Construite avec de gros madriers, la maison des Jésuites présentait un aspect étrange. Le rez-de-chaussée n’offrait aucun ornement ; mais assise sur des poutres dépassantes, sans autre support, une large galerie ceinturait le premier étage, bien abritée par le toit en pente douce qui descendait au-dessus d’elle.

De cette hauteur, dans l’ombre, Pierre et Ysabau regardaient couler le fleuve en cet après-midi de dimanche silencieux et vide.
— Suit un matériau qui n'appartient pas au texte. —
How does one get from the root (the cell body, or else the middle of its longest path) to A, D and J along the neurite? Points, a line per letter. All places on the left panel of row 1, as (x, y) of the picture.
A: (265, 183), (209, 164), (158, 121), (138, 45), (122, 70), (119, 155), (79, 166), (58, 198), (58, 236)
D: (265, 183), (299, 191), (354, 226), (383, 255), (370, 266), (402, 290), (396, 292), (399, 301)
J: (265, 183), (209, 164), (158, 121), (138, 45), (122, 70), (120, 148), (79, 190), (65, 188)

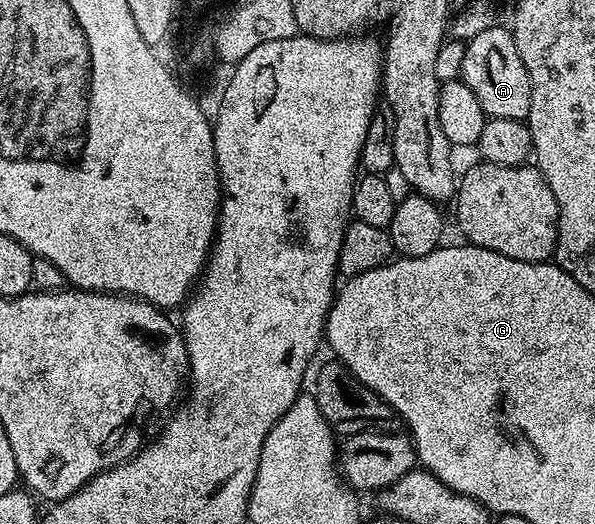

À côté d’eux, dans un fauteuil, était assis le père Bressani, maigre, décharné, les mains dans les manches de sa soutane, en une attitude de détente.

— Non, disait-il, vous ne pouvez savoir ce que c’est : le bonheur absolu dans le moment présent. Ne pas remuer ; ne pas parler ; regarder seulement un peu autour de soi ; ne rien regretter, ne rien espérer. Vivre seulement, exister ; et sentir en soi une plénitude de félicité parce qu’il y a des arbres, du soleil, de l’eau, de la chaleur surtout, du calme, quelques oiseaux, un vent léger. Avant, je ne le savais pas, moi non plus.

Aussitôt la messe entendue, Pierre et Ysabau, avec leurs deux enfants, étaient venus saluer le missionnaire. Et maintenant, tous trois, pendant que les bébés jouaient, ils causaient des derniers incidents : embuscades aux entours des fortins de Richelieu et de Ville-Marie, massacres de soldats et de colons. Aux Trois-Rivières, aucune flottille n’apportait plus de fourrures si ce n’est celle des Attikamègues qui apparaissait et disparaissait, prompte comme l’éclair ; sur un front de plusieurs centaines de milles, sous la futaie et sur l’eau, se poursuivait l’implacable lutte.